§ **Aim of the exercise**:
Would you please return the lines of the entries below starting at the line that has "round pastry <box>113,228,175,290</box>" and ending at the line that has "round pastry <box>31,230,91,289</box>", both included, exactly as they are?

§ **Collected data**:
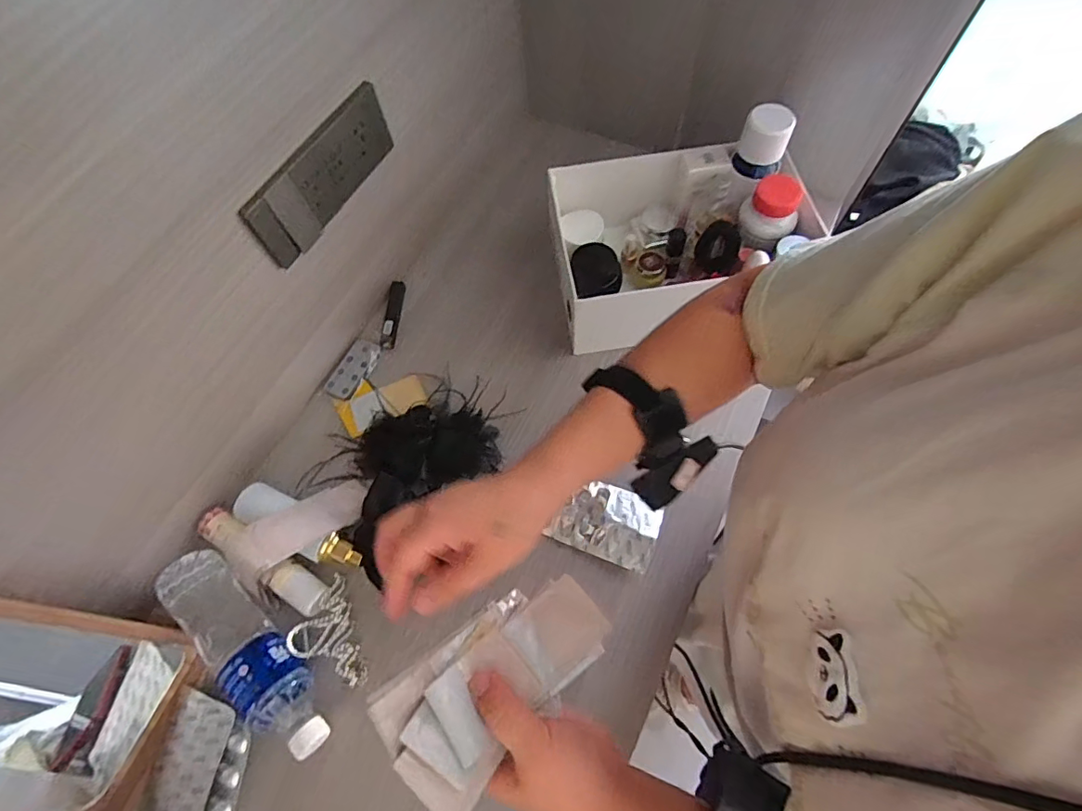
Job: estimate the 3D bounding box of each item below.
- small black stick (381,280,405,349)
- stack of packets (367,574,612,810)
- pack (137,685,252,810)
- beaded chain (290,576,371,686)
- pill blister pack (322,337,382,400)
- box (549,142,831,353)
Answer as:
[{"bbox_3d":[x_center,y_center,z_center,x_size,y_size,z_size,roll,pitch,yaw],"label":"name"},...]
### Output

---

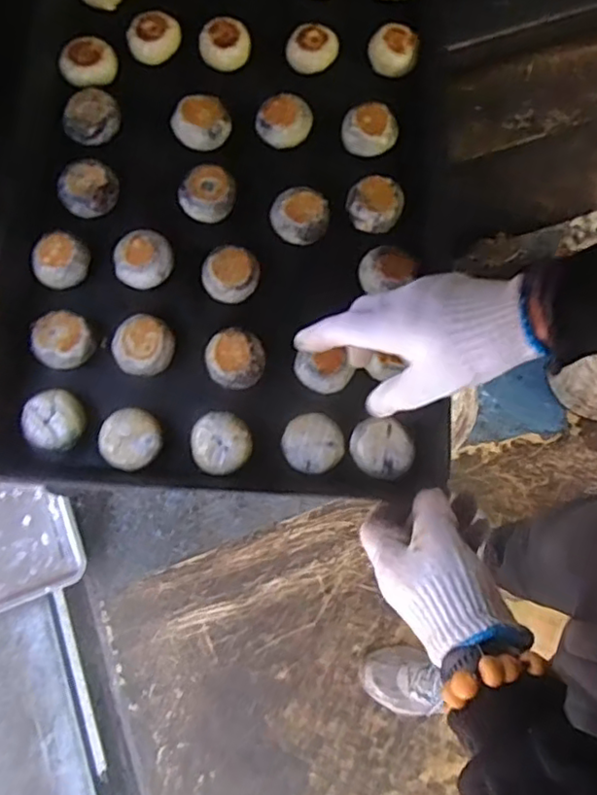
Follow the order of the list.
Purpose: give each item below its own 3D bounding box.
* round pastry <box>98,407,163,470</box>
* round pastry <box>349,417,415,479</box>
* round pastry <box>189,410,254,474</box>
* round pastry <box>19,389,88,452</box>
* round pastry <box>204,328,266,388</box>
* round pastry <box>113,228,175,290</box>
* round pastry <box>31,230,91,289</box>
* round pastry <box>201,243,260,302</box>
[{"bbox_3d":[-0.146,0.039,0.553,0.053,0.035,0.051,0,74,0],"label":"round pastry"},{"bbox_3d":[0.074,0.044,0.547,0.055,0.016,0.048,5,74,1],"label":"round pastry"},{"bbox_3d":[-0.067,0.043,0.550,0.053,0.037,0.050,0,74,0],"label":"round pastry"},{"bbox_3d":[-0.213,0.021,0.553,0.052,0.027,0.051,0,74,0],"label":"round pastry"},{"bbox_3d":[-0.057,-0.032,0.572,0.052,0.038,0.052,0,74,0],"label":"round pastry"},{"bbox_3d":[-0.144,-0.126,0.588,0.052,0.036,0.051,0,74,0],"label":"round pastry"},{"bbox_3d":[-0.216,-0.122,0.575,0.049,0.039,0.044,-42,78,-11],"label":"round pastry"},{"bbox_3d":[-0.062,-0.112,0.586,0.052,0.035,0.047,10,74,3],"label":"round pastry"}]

* * *

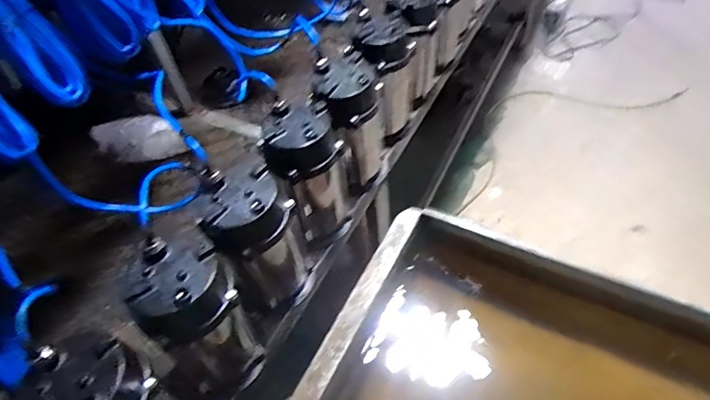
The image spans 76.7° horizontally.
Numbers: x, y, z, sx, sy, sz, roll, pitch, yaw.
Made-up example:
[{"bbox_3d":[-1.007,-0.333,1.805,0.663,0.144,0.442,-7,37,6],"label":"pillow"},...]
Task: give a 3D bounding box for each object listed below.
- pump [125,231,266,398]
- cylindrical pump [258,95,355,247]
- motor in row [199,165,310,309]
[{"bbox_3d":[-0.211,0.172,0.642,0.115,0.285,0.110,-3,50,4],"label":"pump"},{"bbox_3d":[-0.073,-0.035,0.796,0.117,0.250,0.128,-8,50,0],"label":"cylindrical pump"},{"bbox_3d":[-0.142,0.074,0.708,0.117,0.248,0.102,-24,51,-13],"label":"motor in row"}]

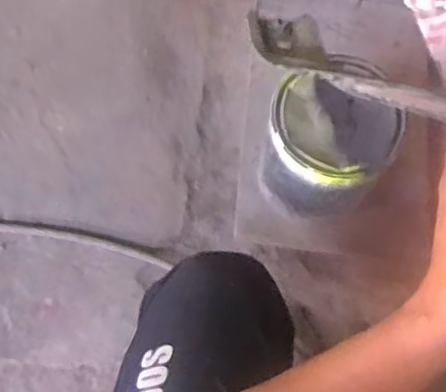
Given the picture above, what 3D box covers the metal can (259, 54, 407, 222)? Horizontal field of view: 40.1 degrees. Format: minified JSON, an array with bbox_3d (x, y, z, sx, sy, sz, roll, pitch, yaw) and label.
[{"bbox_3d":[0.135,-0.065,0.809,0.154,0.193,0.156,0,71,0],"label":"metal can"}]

§ **Solution to this exercise**:
* round pastry <box>113,228,175,290</box>
* round pastry <box>31,230,91,289</box>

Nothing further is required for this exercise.